Komisja żąda zwrotu prawie 80 milionów euro. Bruksela ukarała Warszawę za brak dostatecznych kontroli wniosków na wykorzystanie unijnych funduszy w rolnictwie.  

 

Sprawa dotyczy wniosków o dopłaty dla rolników, składanych w latach 2004-06 czyli za rządów Jarosława Kaczyńskiego. Były to pierwsze lata w Unii Europejskiej i początek wprowadzania dopłat dla rolników. 

Zastrzeżenia pod adresem Polski dotyczą biznesplanów dla gospodarstw niskotowarowych. Chodzi zarówno o ich kontrole, jak i zatwierdzanie, co upoważnia później do wypłaty unijnych funduszy. Dziś zostało ukaranych 14 krajów, ale Polska jest w niechlubnej czołówce państw, które muszą zwrócić najwięcej. 

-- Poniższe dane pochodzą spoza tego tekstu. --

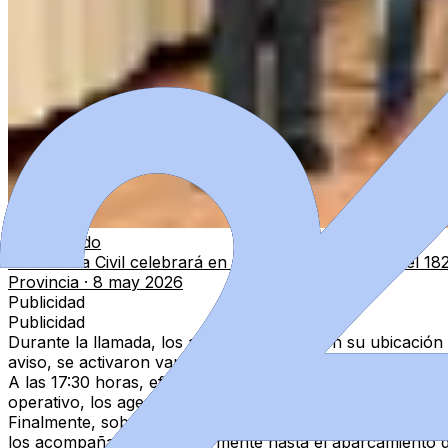
Relacionado
La Guardia Civil celebrará en El Puente de Sanabria el 18
Provincia
·
8 may 2026
Publicidad
Publicidad
Durante la llamada, los afectados facilitaron su
ubicación
aviso, se activaron varias patrullas de servicio.
A las 17:30 horas, efectivos del Puesto de Puebla de Sana
operativo, los agentes se vieron obligados a
abandonar el 
Finalmente, sobre las 18:50 horas, ambos senderistas fu
los acompañaron posteriormente hasta el aparcamiento d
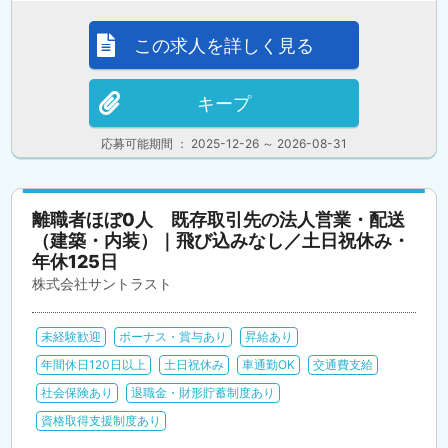
この求人を詳しく見る
キープ
応募可能期間 ： 2025-12-26 ～ 2026-08-31
離職者ほぼ0人 既存取引先の法人営業・配送
（建築・内装）｜飛び込みなし／土日祝休み・
年休125日
株式会社サントラスト
未経験歓迎
ボーナス・賞与あり
昇給あり
年間休日120日以上
土日祝休み
車通勤OK
交通費支給
社会保険あり
退職金・財形貯蓄制度あり
資格取得支援制度あり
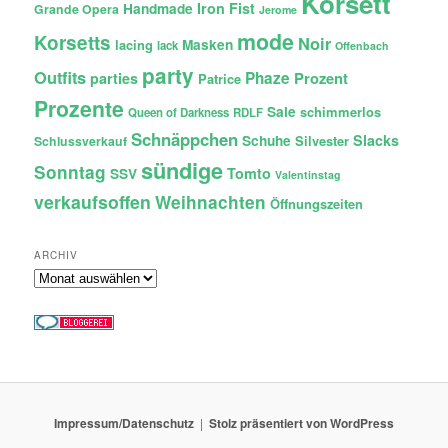
Korsett
Iron Fist
Handmade
Grande Opera
Jerome
mode
Korsetts
Noir
lacing
Masken
lack
Offenbach
party
Outfits
Phaze
Prozent
parties
Patrice
Prozente
Sale
schimmerlos
Queen of Darkness
RDLF
Schnäppchen
Slacks
Schuhe
Silvester
Schlussverkauf
sündige
Sonntag
Tomto
SSV
Valentinstag
verkaufsoffen
Weihnachten
Öffnungszeiten
ARCHIV
Archiv
Impressum/Datenschutz
Stolz präsentiert von WordPress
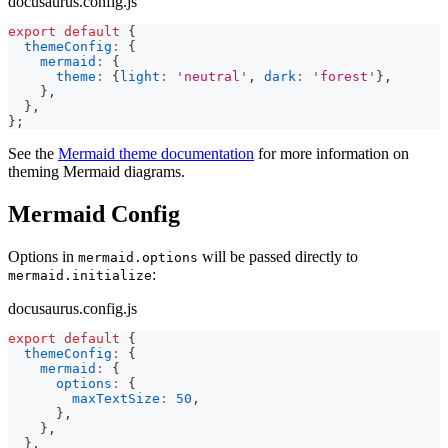
docusaurus.config.js
export
default
{
themeConfig
:
{
mermaid
:
{
theme
:
{
light
:
'neutral'
,
dark
:
'forest'
}
,
}
,
}
,
}
;
See the
Mermaid theme documentation
for more information on
theming Mermaid diagrams.
Mermaid Config
Options in
will be passed directly to
mermaid.options
:
mermaid.initialize
docusaurus.config.js
export
default
{
themeConfig
:
{
mermaid
:
{
options
:
{
maxTextSize
:
50
,
}
,
}
,
}
,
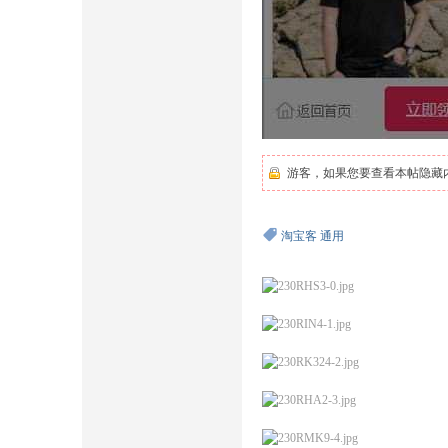
游客，如果您要查看本帖隐藏
淘宝客
通用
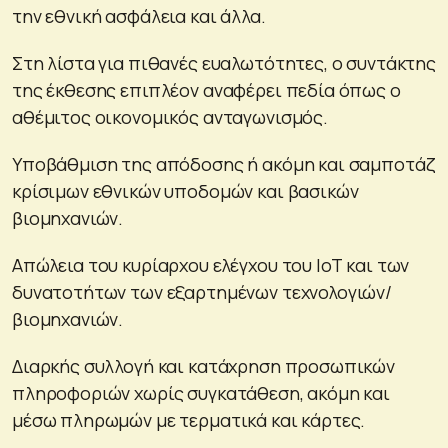
την εθνική ασφάλεια και άλλα.
Στη λίστα για πιθανές ευαλωτότητες, ο συντάκτης
της έκθεσης επιπλέον αναφέρει πεδία όπως ο
αθέμιτος οικονομικός ανταγωνισμός.
Υποβάθμιση της απόδοσης ή ακόμη και σαμποτάζ
κρίσιμων εθνικών υποδομών και βασικών
βιομηχανιών.
Απώλεια του κυρίαρχου ελέγχου του ΙοΤ και των
δυνατοτήτων των εξαρτημένων τεχνολογιών/
βιομηχανιών.
Διαρκής συλλογή και κατάχρηση προσωπικών
πληροφοριών χωρίς συγκατάθεση, ακόμη και
μέσω πληρωμών με τερματικά και κάρτες.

Premier Donald Tusk skomentował tę informację jednym zdaniem " po raz kolejny musimy płacić za błędy poprzedników". Rzeczywiście, sprawa dotyczy urzędników rządu Jarosława Kaczyńskiego, zwłaszcza - kierującej w tym czasie Ministerstwem Rolnictwa - Zofii Krzyżanowskiej oskarżanej o nepotyzm. Nikt z władz PiS nie chciał dzisiaj skomentować doniesień z KE. Sprawa zwrotu 80 mln euro po raz kolejny ujawnia słabość i brak merytorycznych podstaw rządów Jarosława Kaczyńskiego.